Supervisory Lines of Responsibility
- The individual patient care activities of the colon and rectal surgery fellow are to be performed under the direct supervision of the specific faculty member involved with each case.
- Clinic patients are the primary responsibility of the colon and rectal surgery fellow under the supervision of the faculty member assigned to the clinic according to schedule.
- The colon and rectal surgery fellow will be informed as to the faculty night and weekend call schedule to expedite patient care during those times.
- The program director will be responsible for the program requirements as described in the Graduate Medical Education Directory.
- The departmental chairman will be responsible for the administrative program of the Department of Colon and Rectal Surgery.
Duty Hour and Moonlighting Policy
- The colon and rectal surgery fellow will not be on duty for more than 80 hours per week averaged over 4 weeks.
- The program does not require in-house call.
- The fellow will have at least one day in seven free from all educational and clinical responsibilities averaged over 4 weeks.
- The fellow may be called in from home on a very limited basis but this will not occur on days off. The indications for call-ins are expected to be evaluation of patients in the emergency room or for emergency surgical cases. These specific
call-ins will be at the discretion of the faculty for interesting or unusual patients deemed to be of educational value. The vast majority of the weekend consults and emergencies are handled by the in-house general surgery residents.
- It is the policy of the Colon and Rectal Surgery Department to not allow either external or internal moonlighting.
- The fellow’s weekly duty hours will assume to be from 6:00 am to 6:00 pm.

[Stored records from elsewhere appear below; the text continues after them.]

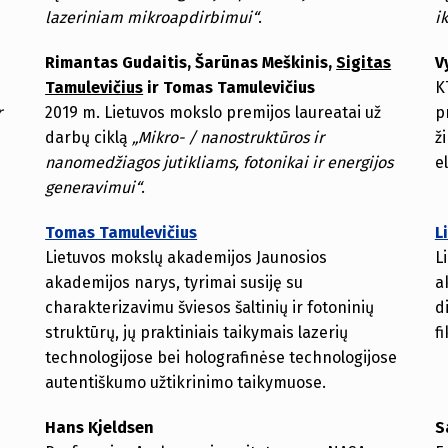
lazeriniam mikroapdirbimui“
.
i
Rimantas Gudaitis, Šarūnas Meškinis,
Sigitas
V
Tamulevičius
ir Tomas Tamulevičius
K
r
2019 m. Lietuvos mokslo premijos laureatai už
p
darbų ciklą
„Mikro- / nanostruktūros ir
ž
nanomedžiagos jutikliams, fotonikai ir energijos
e
generavimui“
.
Tomas Tamulevičius
L
Lietuvos mokslų akademijos Jaunosios
L
akademijos narys, tyrimai susiję su
a
charakterizavimu šviesos šaltinių ir fotoninių
d
struktūrų, jų praktiniais taikymais lazerių
f
technologijose bei holografinėse technologijose
autentiškumo užtikrinimo taikymuose.
Hans Kjeldsen
S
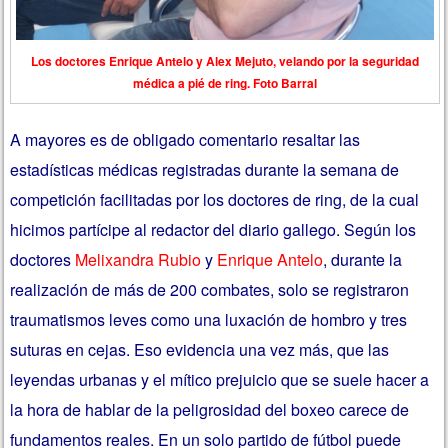
Los doctores Enrique Antelo y Alex Mejuto, velando por la seguridad
médica a pié de ring. Foto Barral
A mayores es de obligado comentario resaltar las
estadísticas médicas registradas durante la semana de
competición facilitadas por los doctores de ring, de la cual
hicimos partícipe al redactor del diario gallego. Según los
doctores
Melixandra Rubio
y
Enrique Antelo
, durante la
realización de más de 200 combates, solo se registraron
traumatismos leves como una luxación de hombro y tres
suturas en cejas. Eso evidencia una vez más, que las
leyendas urbanas y el mítico prejuicio que se suele hacer a
la hora de hablar de la peligrosidad del boxeo carece de
fundamentos reales. En un solo partido de fútbol puede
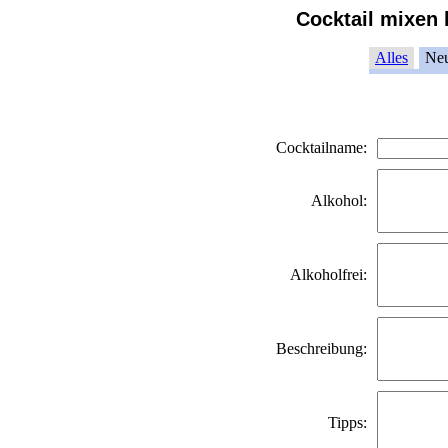
Cocktail mixen 
Alles
Ne
Cocktailname:
Alkohol:
Alkoholfrei:
Beschreibung:
Tipps:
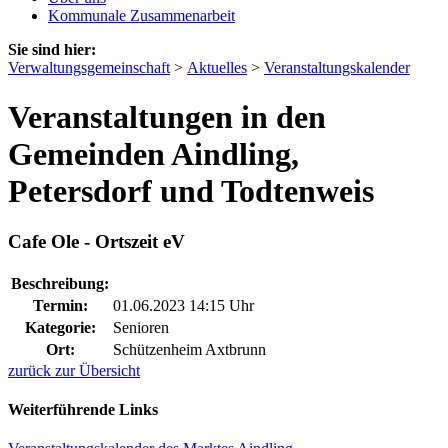
Kommunale Zusammenarbeit
Sie sind hier:
Verwaltungsgemeinschaft
>
Aktuelles
>
Veranstaltungskalender
Veranstaltungen in den
Gemeinden Aindling,
Petersdorf und Todtenweis
Cafe Ole - Ortszeit eV
Beschreibung:
Termin:
01.06.2023 14:15 Uhr
Kategorie:
Senioren
Ort:
Schützenheim Axtbrunn
zurück zur Übersicht
Weiterführende Links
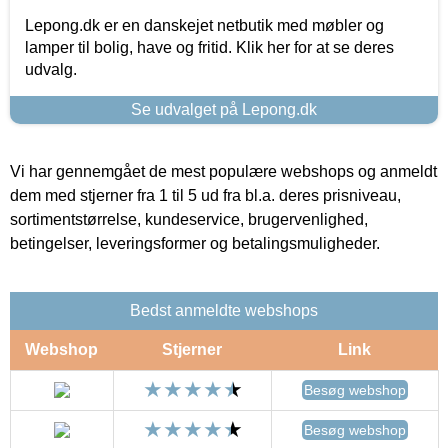
Lepong.dk er en danskejet netbutik med møbler og
lamper til bolig, have og fritid. Klik her for at se deres
udvalg.
Se udvalget på Lepong.dk
Vi har gennemgået de mest populære webshops og anmeldt
dem med stjerner fra 1 til 5 ud fra bl.a. deres prisniveau,
sortimentstørrelse, kundeservice, brugervenlighed,
betingelser, leveringsformer og betalingsmuligheder.
Bedst anmeldte webshops
Webshop
Stjerner
Link
Besøg webshop
Besøg webshop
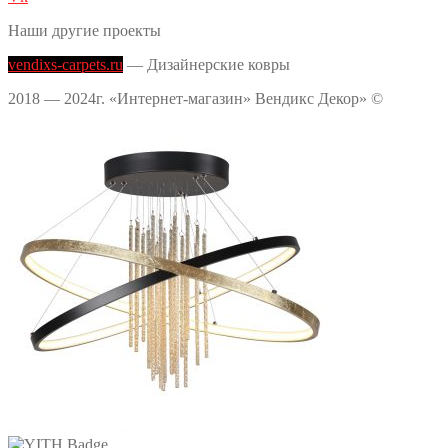
Наши другие проекты
vendixs-carpets.ru
— Дизайнерские ковры
2018 — 2024г. «Интернет-магазин» Вендикс Декор» ©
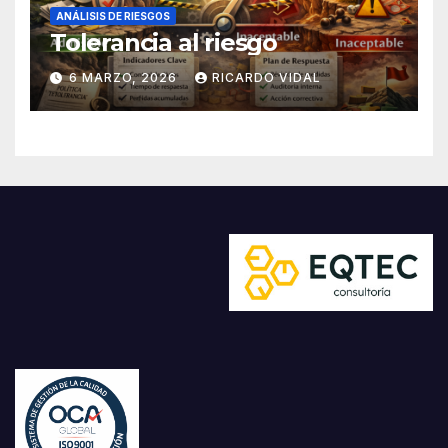
ANÁLISIS DE RIESGOS
Tolerancia al riesgo
6 MARZO, 2026
RICARDO VIDAL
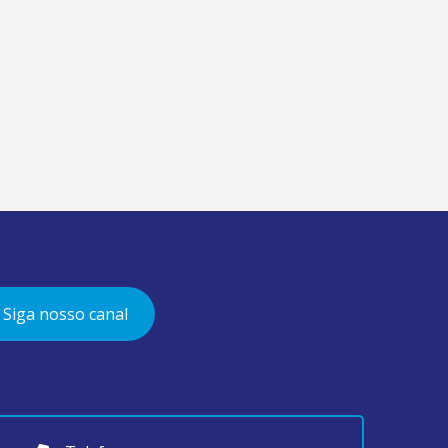
Siga nosso canal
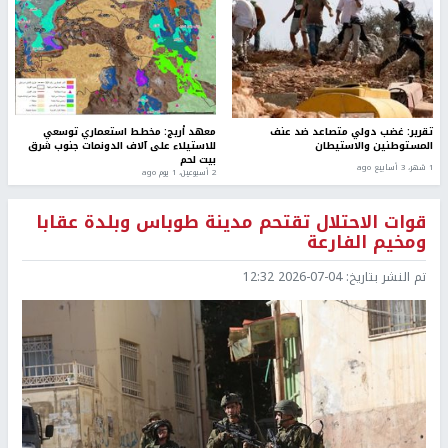
تقرير: غضب دولي متصاعد ضد عنف
معهد أريج: مخطط استعماري توسعي
المستوطنين والاستيطان
للاستيلاء على آلاف الدونمات جنوب شرق
بيت لحم
1 شهر، 3 أسابيع ago
2 أسبوعين، 1 يوم ago
قوات الاحتلال تقتحم مدينة طوباس وبلدة عقابا
ومخيم الفارعة
تم النشر بتاريخ:
2026-07-04 12:32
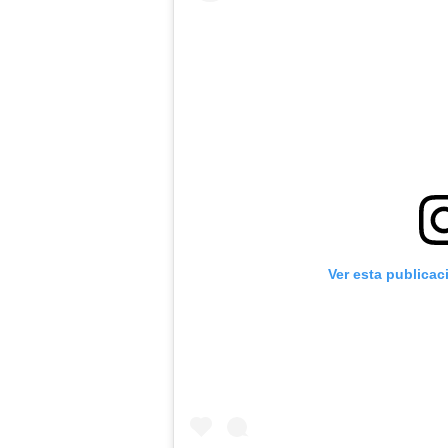
Ver esta publicac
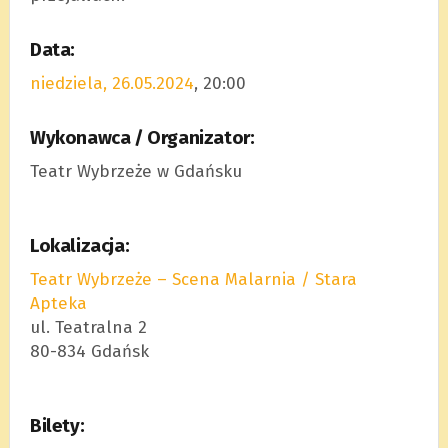
Data:
niedziela, 26.05.2024
, 20:00
Wykonawca / Organizator:
Teatr Wybrzeże w Gdańsku
Lokalizacja:
Teatr Wybrzeże – Scena Malarnia / Stara
Apteka
ul. Teatralna 2
80-834 Gdańsk
Bilety:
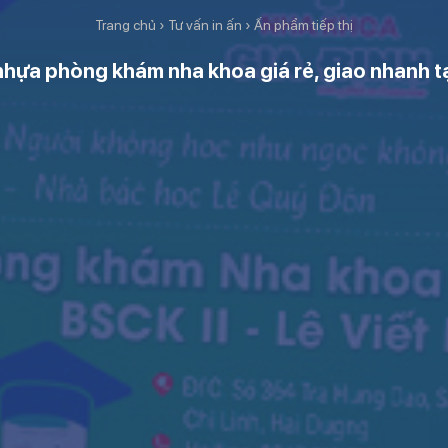
Trang chủ
›
Tư vấn in ấn
›
Ấn phẩm tiếp thị
nhựa phòng khám nha khoa giá rẻ, giao nhanh t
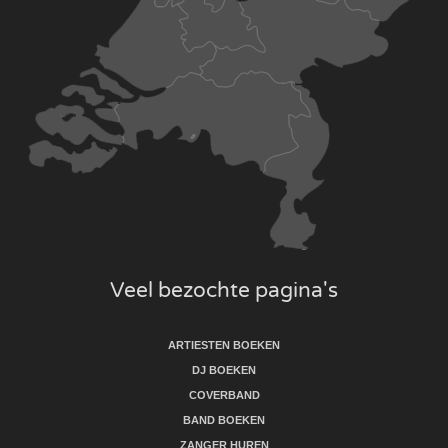
Veel bezochte pagina's
ARTIESTEN BOEKEN
DJ BOEKEN
COVERBAND
BAND BOEKEN
ZANGER HUREN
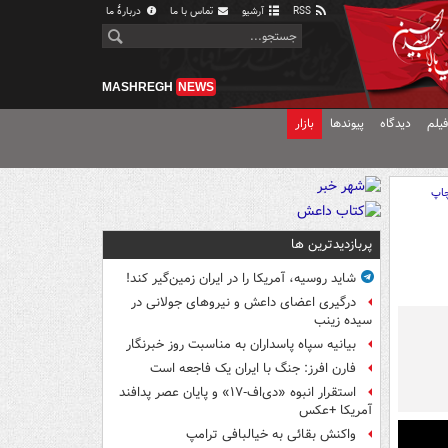
RSS
آرشیو
تماس با ما
دربارهٔ ما
MASHREGH
NEWS
یلم
دیدگاه
پیوندها
بازار
اپ
پربازدیدترین ها
شاید روسیه، آمریکا را در ایران زمین‌گیر کند!
درگیری اعضای داعش و نیروهای جولانی در
سیده زینب
بیانیه سپاه پاسداران به مناسبت روز خبرنگار
فارن افرز: جنگ با ایران یک فاجعه است
استقرار انبوه «دی‌اف‑۱۷» و پایان عصر پدافند
آمریکا +عکس
واکنش بقائی به خیالبافی ترامپ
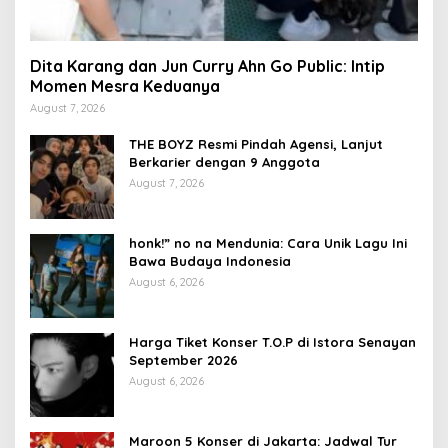
Dita Karang dan Jun Curry Ahn Go Public: Intip
Momen Mesra Keduanya
August 7, 2026
THE BOYZ Resmi Pindah Agensi, Lanjut
Berkarier dengan 9 Anggota
August 7, 2026
honk!” no na Mendunia: Cara Unik Lagu Ini
Bawa Budaya Indonesia
August 6, 2026
Harga Tiket Konser T.O.P di Istora Senayan
September 2026
August 6, 2026
Maroon 5 Konser di Jakarta: Jadwal Tur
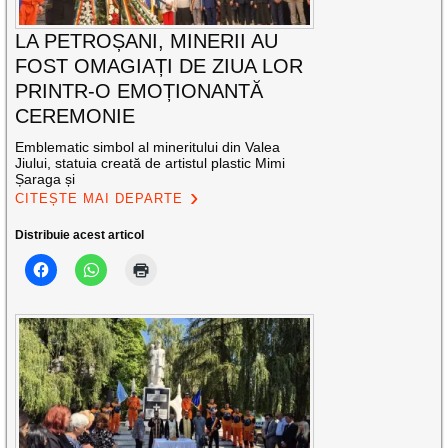
LA PETROȘANI, MINERII AU
FOST OMAGIAȚI DE ZIUA LOR
PRINTR-O EMOȚIONANTĂ
CEREMONIE
Emblematic simbol al mineritului din Valea
Jiului, statuia creată de artistul plastic Mimi
Șaraga și
CITEȘTE MAI DEPARTE
Distribuie acest articol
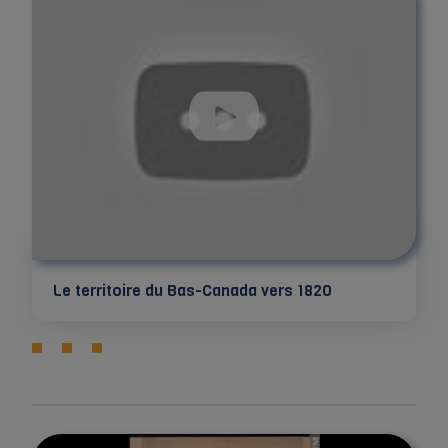
Le territoire du Bas-Canada vers 1820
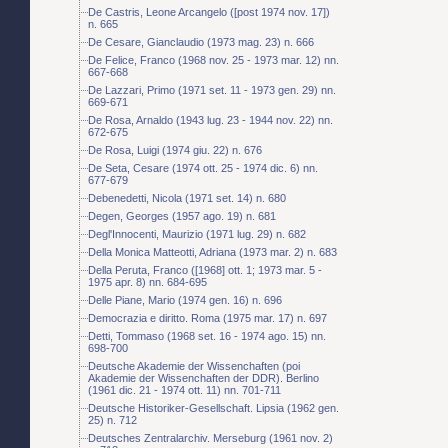
De Castris, Leone Arcangelo ([post 1974 nov. 17])
n. 665
De Cesare, Gianclaudio (1973 mag. 23) n. 666
De Felice, Franco (1968 nov. 25 - 1973 mar. 12) nn.
667-668
De Lazzari, Primo (1971 set. 11 - 1973 gen. 29) nn.
669-671
De Rosa, Arnaldo (1943 lug. 23 - 1944 nov. 22) nn.
672-675
De Rosa, Luigi (1974 giu. 22) n. 676
De Seta, Cesare (1974 ott. 25 - 1974 dic. 6) nn.
677-679
Debenedetti, Nicola (1971 set. 14) n. 680
Degen, Georges (1957 ago. 19) n. 681
Degl'Innocenti, Maurizio (1971 lug. 29) n. 682
Della Monica Matteotti, Adriana (1973 mar. 2) n. 683
Della Peruta, Franco ([1968] ott. 1; 1973 mar. 5 -
1975 apr. 8) nn. 684-695
Delle Piane, Mario (1974 gen. 16) n. 696
Democrazia e diritto. Roma (1975 mar. 17) n. 697
Detti, Tommaso (1968 set. 16 - 1974 ago. 15) nn.
698-700
Deutsche Akademie der Wissenchaften (poi
Akademie der Wissenchaften der DDR). Berlino
(1961 dic. 21 - 1974 ott. 11) nn. 701-711
Deutsche Historiker-Gesellschaft. Lipsia (1962 gen.
25) n. 712
Deutsches Zentralarchiv. Merseburg (1961 nov. 2)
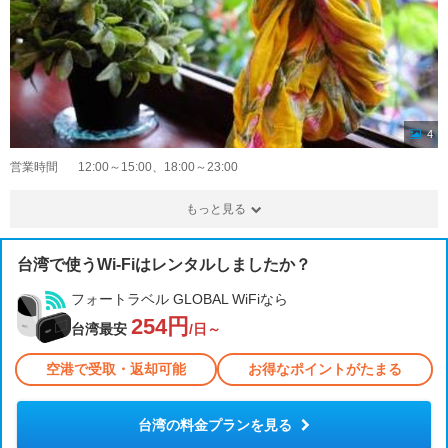
4
営業時間
12:00～15:00、18:00～23:00
もっと見る
台湾で使うWi-Fiはレンタルしましたか？
フォートラベル GLOBAL WiFiなら
254円
台湾最安
/日～
空港で受取・返却可能
お得なポイントがたまる
台湾の料金プランを見る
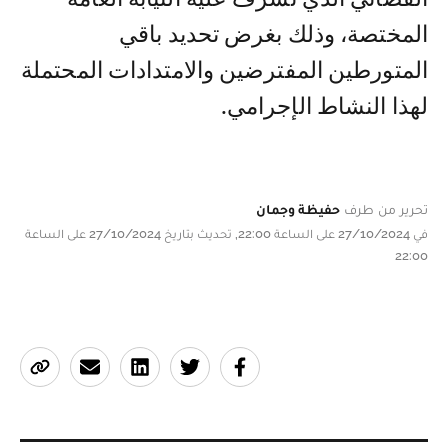
المختصة، وذلك بغرض تحديد باقي
المتورطين المفترضين والامتدادات المحتملة
لهذا النشاط الإجرامي.
تحرير من طرف
حفيظة وجمان
في 27/10/2024 على الساعة 22:00, تحديث بتاريخ 27/10/2024 على الساعة
22:00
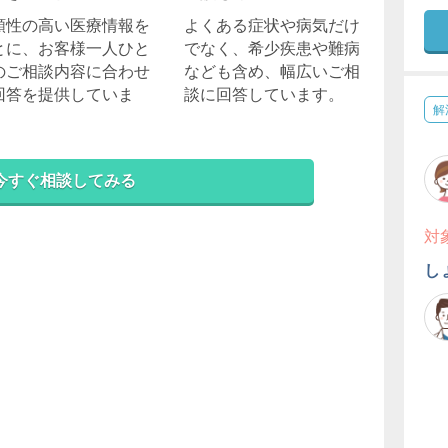
頼性の高い医療情報を
よくある症状や病気だけ
とに、お客様一人ひと
でなく、希少疾患や難病
のご相談内容に合わせ
なども含め、幅広いご相
回答を提供していま
談に回答しています。
解
。
今すぐ相談してみる
対
し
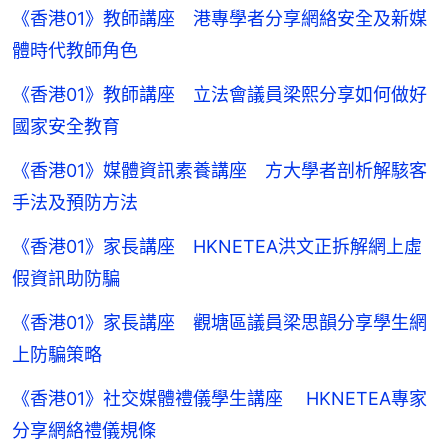
《香港01》教師講座 港專學者分享網絡安全及新媒
體時代教師角色
《香港01》教師講座 立法會議員梁熙分享如何做好
國家安全教育
《香港01》媒體資訊素養講座 方大學者剖析解駭客
手法及預防方法
《香港01》家長講座 HKNETEA洪文正拆解網上虛
假資訊助防騙
《香港01》家長講座 觀塘區議員梁思韻分享學生網
上防騙策略
《香港01》社交媒體禮儀學生講座 HKNETEA專家
分享網絡禮儀規條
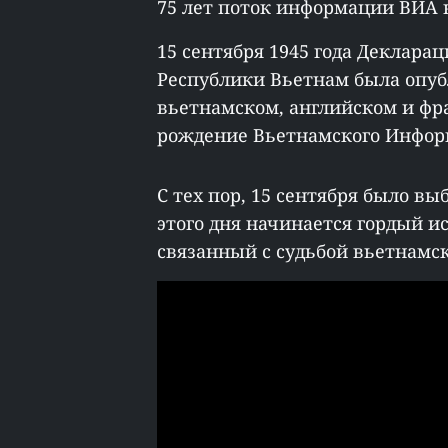
75 лет поток информации ВИА н
15 сентября 1945 года Деклара
Республики Вьетнам была опуб
вьетнамском, английском и фр
рождение Вьетнамского Инфор
С тех пор, 15 сентября было в
этого дня начинается гордый и
связанный с судьбой вьетнамск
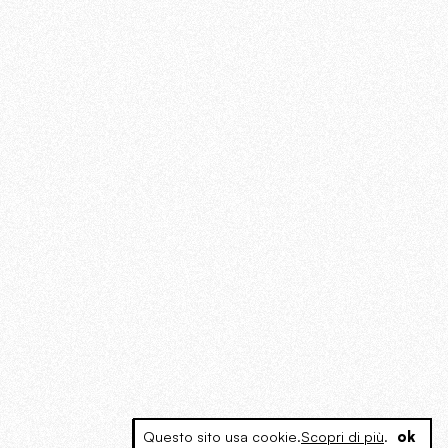
Questo sito usa cookie.
Scopri di più
.
ok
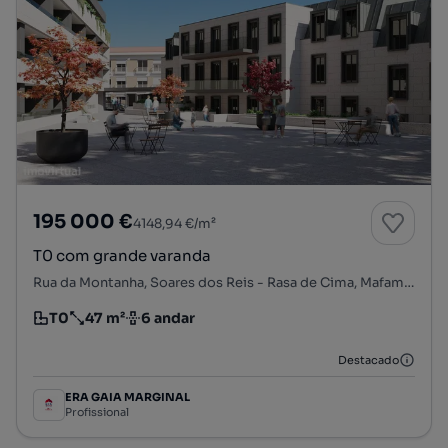
195 000 €
4148,94 €/m²
T0 com grande varanda
Rua da Montanha, Soares dos Reis - Rasa de Cima, Mafamude e Vilar do Paraíso, Vila Nova de Gaia, Porto
T0
47 m²
6 andar
Tipologia
Preço por metro quadrado
Andar
Destacado
ERA GAIA MARGINAL
Profissional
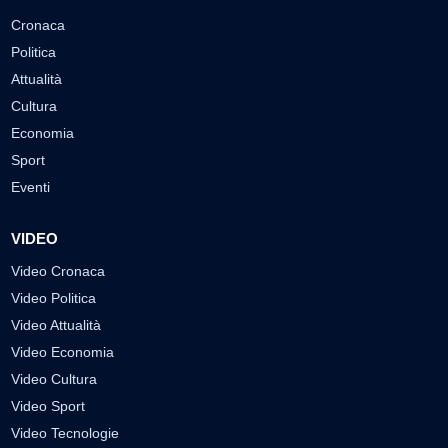
Cronaca
Politica
Attualità
Cultura
Economia
Sport
Eventi
VIDEO
Video Cronaca
Video Politica
Video Attualità
Video Economia
Video Cultura
Video Sport
Video Tecnologie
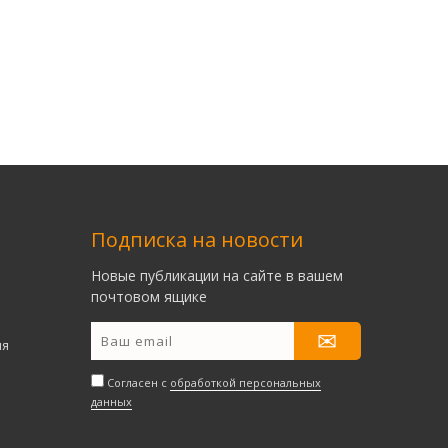
Подписка на новости
Новые публикации на сайте в вашем
почтовом ящике
ия
Согласен с
обработкой персональных
данных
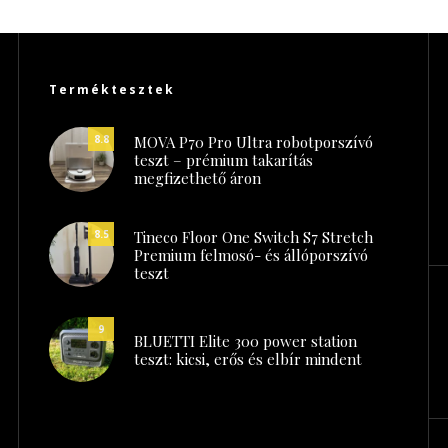
Terméktesztek
MOVA P70 Pro Ultra robotporszívó
8.8
teszt – prémium takarítás
megfizethető áron
Tineco Floor One Switch S7 Stretch
8.5
Premium felmosó- és állóporszívó
teszt
9
BLUETTI Elite 300 power station
teszt: kicsi, erős és elbír mindent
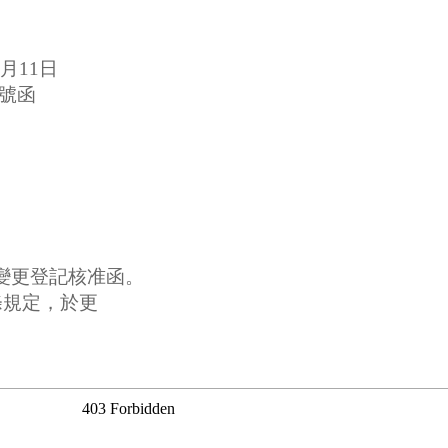
月11日
0號函
司
濟部變更登記核准函。
條規定，於更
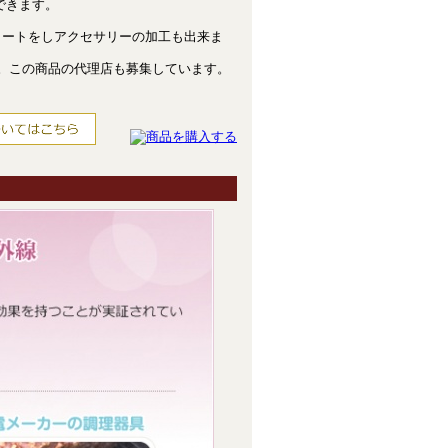
できます。
コートをしアクセサリーの加工も出来ま
。この商品の代理店も募集しています。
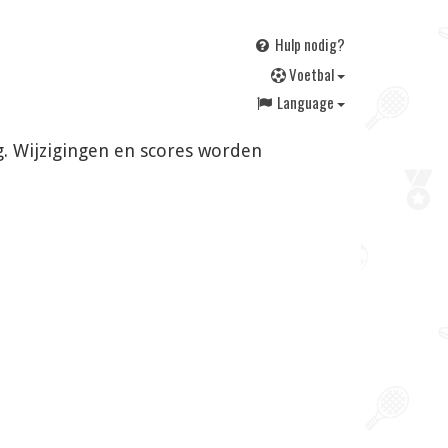
Hulp nodig?
V
oetbal
Language
ig. Wijzigingen en scores worden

The fellow is asked to count any duty hours beyond 6:00 pm and also to account for any weekend duty hours. The fellow is also asked to log telephone calls
and returns to the hospital to tend to patient evaluations and surgical procedures. This log will be reviewed on a monthly basis by the program director.
Beaumont cares for a unique population of patients. We are one of the largest health care providers in the state of Michigan and attract a large number of newly diagnosed cancer patients from self-referrals as well as tertiary
referrals to our center. Our patients are ethnically diverse, representing the broad spectrum of cultures from the greater Detroit suburbs and outlying communities.
For the purposes of vacation policy, a “week” is defined as seven (7) consecutive days. All fellows will receive four (4) weeks paid vacation including educational leave for one approved conference per academic year. No fellow
should be denied a legitimate request for vacation time, provided such request does not compromise patient safety. All vacation requests must be received no later than the first day of the preceding month.